• _Data for processing_:

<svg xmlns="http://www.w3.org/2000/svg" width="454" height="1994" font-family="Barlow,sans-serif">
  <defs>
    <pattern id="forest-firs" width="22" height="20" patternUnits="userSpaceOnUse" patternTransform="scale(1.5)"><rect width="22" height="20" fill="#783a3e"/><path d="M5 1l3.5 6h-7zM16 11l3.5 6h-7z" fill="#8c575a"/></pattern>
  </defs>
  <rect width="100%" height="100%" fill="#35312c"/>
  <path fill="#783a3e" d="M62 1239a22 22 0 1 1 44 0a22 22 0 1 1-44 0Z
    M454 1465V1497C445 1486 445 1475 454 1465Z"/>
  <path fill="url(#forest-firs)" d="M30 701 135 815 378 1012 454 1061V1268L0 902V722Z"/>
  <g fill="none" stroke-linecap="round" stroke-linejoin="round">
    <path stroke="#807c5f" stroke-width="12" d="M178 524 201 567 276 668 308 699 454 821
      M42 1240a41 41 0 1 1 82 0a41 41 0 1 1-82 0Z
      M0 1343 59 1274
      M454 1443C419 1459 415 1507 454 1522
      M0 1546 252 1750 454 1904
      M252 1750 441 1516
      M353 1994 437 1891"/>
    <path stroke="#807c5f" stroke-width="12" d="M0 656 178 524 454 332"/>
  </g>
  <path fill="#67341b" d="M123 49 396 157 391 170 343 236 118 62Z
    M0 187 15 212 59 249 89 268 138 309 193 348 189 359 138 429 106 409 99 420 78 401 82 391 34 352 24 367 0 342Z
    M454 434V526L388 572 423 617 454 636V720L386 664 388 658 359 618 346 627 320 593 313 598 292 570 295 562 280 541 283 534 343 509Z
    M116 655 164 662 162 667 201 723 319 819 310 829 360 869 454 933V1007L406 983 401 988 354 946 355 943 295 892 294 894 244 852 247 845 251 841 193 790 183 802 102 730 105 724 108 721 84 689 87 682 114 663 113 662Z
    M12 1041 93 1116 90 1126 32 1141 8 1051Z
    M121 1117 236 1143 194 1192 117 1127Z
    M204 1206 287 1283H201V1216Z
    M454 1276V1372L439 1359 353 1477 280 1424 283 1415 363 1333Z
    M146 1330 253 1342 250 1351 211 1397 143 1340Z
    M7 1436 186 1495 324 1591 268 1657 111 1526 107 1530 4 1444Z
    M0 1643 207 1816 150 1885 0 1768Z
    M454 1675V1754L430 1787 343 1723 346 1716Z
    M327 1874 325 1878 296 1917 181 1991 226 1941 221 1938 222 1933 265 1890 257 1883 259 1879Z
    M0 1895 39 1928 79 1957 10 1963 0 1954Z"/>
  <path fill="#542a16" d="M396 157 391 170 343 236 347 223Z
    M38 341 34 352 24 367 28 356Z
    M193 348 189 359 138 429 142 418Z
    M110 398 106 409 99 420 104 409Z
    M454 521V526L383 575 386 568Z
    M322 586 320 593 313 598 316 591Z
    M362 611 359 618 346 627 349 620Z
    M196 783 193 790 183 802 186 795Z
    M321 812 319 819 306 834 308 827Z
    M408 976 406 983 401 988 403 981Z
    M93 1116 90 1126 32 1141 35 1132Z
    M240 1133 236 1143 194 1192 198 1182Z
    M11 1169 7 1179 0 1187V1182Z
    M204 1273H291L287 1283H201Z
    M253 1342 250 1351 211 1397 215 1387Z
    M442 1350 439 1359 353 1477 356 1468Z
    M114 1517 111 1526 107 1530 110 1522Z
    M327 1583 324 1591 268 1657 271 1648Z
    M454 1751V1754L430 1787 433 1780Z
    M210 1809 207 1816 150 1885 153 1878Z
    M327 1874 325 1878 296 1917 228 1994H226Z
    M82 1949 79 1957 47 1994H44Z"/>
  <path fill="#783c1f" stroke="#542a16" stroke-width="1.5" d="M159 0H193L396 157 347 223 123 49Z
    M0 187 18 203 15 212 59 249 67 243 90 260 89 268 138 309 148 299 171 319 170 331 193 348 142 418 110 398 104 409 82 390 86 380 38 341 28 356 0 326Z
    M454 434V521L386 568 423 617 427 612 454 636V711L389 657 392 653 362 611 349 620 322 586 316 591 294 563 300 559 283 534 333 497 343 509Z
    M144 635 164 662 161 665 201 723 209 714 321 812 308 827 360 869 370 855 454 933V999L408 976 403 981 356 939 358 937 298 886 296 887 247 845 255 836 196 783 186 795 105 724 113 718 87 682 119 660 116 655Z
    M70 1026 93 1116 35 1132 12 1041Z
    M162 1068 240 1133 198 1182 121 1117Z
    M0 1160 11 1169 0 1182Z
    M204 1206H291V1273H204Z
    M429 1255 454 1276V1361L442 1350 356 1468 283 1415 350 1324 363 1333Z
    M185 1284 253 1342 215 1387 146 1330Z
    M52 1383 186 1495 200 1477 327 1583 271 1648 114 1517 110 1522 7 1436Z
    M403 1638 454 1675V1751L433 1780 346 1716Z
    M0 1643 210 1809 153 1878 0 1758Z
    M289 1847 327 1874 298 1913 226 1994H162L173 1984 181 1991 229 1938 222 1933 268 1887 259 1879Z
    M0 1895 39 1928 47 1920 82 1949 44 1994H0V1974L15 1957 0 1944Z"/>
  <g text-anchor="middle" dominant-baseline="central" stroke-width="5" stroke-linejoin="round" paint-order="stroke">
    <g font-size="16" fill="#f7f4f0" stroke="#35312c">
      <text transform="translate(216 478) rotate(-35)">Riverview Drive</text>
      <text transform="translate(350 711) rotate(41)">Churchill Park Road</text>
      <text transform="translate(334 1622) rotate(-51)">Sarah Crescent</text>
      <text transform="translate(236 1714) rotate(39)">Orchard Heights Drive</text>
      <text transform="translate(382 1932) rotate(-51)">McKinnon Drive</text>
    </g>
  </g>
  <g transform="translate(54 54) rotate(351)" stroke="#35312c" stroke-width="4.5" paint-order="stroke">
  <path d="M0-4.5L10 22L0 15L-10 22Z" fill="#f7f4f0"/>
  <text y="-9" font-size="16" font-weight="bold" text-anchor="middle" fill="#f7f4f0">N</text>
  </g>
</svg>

• _Description of the task_: A faithful transcription of all the material is what this exercise calls for.

• _Written response_:
<svg xmlns="http://www.w3.org/2000/svg" width="454" height="1994" font-family="Barlow,sans-serif">
  <defs>
    <pattern id="forest-firs" width="22" height="20" patternUnits="userSpaceOnUse" patternTransform="scale(1.5)"><rect width="22" height="20" fill="#783a3e"/><path d="M5 1l3.5 6h-7zM16 11l3.5 6h-7z" fill="#8c575a"/></pattern>
  </defs>
  <rect width="100%" height="100%" fill="#35312c"/>
  <path fill="#783a3e" d="M62 1239a22 22 0 1 1 44 0a22 22 0 1 1-44 0Z
    M454 1465V1497C445 1486 445 1475 454 1465Z"/>
  <path fill="url(#forest-firs)" d="M30 701 135 815 378 1012 454 1061V1268L0 902V722Z"/>
  <g fill="none" stroke-linecap="round" stroke-linejoin="round">
    <path stroke="#807c5f" stroke-width="12" d="M178 524 201 567 276 668 308 699 454 821
      M42 1240a41 41 0 1 1 82 0a41 41 0 1 1-82 0Z
      M0 1343 59 1274
      M454 1443C419 1459 415 1507 454 1522
      M0 1546 252 1750 454 1904
      M252 1750 441 1516
      M353 1994 437 1891"/>
    <path stroke="#807c5f" stroke-width="12" d="M0 656 178 524 454 332"/>
  </g>
  <path fill="#67341b" d="M123 49 396 157 391 170 343 236 118 62Z
    M0 187 15 212 59 249 89 268 138 309 193 348 189 359 138 429 106 409 99 420 78 401 82 391 34 352 24 367 0 342Z
    M454 434V526L388 572 423 617 454 636V720L386 664 388 658 359 618 346 627 320 593 313 598 292 570 295 562 280 541 283 534 343 509Z
    M116 655 164 662 162 667 201 723 319 819 310 829 360 869 454 933V1007L406 983 401 988 354 946 355 943 295 892 294 894 244 852 247 845 251 841 193 790 183 802 102 730 105 724 108 721 84 689 87 682 114 663 113 662Z
    M12 1041 93 1116 90 1126 32 1141 8 1051Z
    M121 1117 236 1143 194 1192 117 1127Z
    M204 1206 287 1283H201V1216Z
    M454 1276V1372L439 1359 353 1477 280 1424 283 1415 363 1333Z
    M146 1330 253 1342 250 1351 211 1397 143 1340Z
    M7 1436 186 1495 324 1591 268 1657 111 1526 107 1530 4 1444Z
    M0 1643 207 1816 150 1885 0 1768Z
    M454 1675V1754L430 1787 343 1723 346 1716Z
    M327 1874 325 1878 296 1917 181 1991 226 1941 221 1938 222 1933 265 1890 257 1883 259 1879Z
    M0 1895 39 1928 79 1957 10 1963 0 1954Z"/>
  <path fill="#542a16" d="M396 157 391 170 343 236 347 223Z
    M38 341 34 352 24 367 28 356Z
    M193 348 189 359 138 429 142 418Z
    M110 398 106 409 99 420 104 409Z
    M454 521V526L383 575 386 568Z
    M322 586 320 593 313 598 316 591Z
    M362 611 359 618 346 627 349 620Z
    M196 783 193 790 183 802 186 795Z
    M321 812 319 819 306 834 308 827Z
    M408 976 406 983 401 988 403 981Z
    M93 1116 90 1126 32 1141 35 1132Z
    M240 1133 236 1143 194 1192 198 1182Z
    M11 1169 7 1179 0 1187V1182Z
    M204 1273H291L287 1283H201Z
    M253 1342 250 1351 211 1397 215 1387Z
    M442 1350 439 1359 353 1477 356 1468Z
    M114 1517 111 1526 107 1530 110 1522Z
    M327 1583 324 1591 268 1657 271 1648Z
    M454 1751V1754L430 1787 433 1780Z
    M210 1809 207 1816 150 1885 153 1878Z
    M327 1874 325 1878 296 1917 228 1994H226Z
    M82 1949 79 1957 47 1994H44Z"/>
  <path fill="#783c1f" stroke="#542a16" stroke-width="1.5" d="M159 0H193L396 157 347 223 123 49Z
    M0 187 18 203 15 212 59 249 67 243 90 260 89 268 138 309 148 299 171 319 170 331 193 348 142 418 110 398 104 409 82 390 86 380 38 341 28 356 0 326Z
    M454 434V521L386 568 423 617 427 612 454 636V711L389 657 392 653 362 611 349 620 322 586 316 591 294 563 300 559 283 534 333 497 343 509Z
    M144 635 164 662 161 665 201 723 209 714 321 812 308 827 360 869 370 855 454 933V999L408 976 403 981 356 939 358 937 298 886 296 887 247 845 255 836 196 783 186 795 105 724 113 718 87 682 119 660 116 655Z
    M70 1026 93 1116 35 1132 12 1041Z
    M162 1068 240 1133 198 1182 121 1117Z
    M0 1160 11 1169 0 1182Z
    M204 1206H291V1273H204Z
    M429 1255 454 1276V1361L442 1350 356 1468 283 1415 350 1324 363 1333Z
    M185 1284 253 1342 215 1387 146 1330Z
    M52 1383 186 1495 200 1477 327 1583 271 1648 114 1517 110 1522 7 1436Z
    M403 1638 454 1675V1751L433 1780 346 1716Z
    M0 1643 210 1809 153 1878 0 1758Z
    M289 1847 327 1874 298 1913 226 1994H162L173 1984 181 1991 229 1938 222 1933 268 1887 259 1879Z
    M0 1895 39 1928 47 1920 82 1949 44 1994H0V1974L15 1957 0 1944Z"/>
  <g text-anchor="middle" dominant-baseline="central" stroke-width="5" stroke-linejoin="round" paint-order="stroke">
    <g font-size="16" fill="#f7f4f0" stroke="#35312c">
      <text transform="translate(216 478) rotate(-35)">Riverview Drive</text>
      <text transform="translate(350 711) rotate(41)">Churchill Park Road</text>
      <text transform="translate(334 1622) rotate(-51)">Sarah Crescent</text>
      <text transform="translate(236 1714) rotate(39)">Orchard Heights Drive</text>
      <text transform="translate(382 1932) rotate(-51)">McKinnon Drive</text>
    </g>
  </g>
  <g transform="translate(54 54) rotate(351)" stroke="#35312c" stroke-width="4.5" paint-order="stroke">
  <path d="M0-4.5L10 22L0 15L-10 22Z" fill="#f7f4f0"/>
  <text y="-9" font-size="16" font-weight="bold" text-anchor="middle" fill="#f7f4f0">N</text>
  </g>
</svg>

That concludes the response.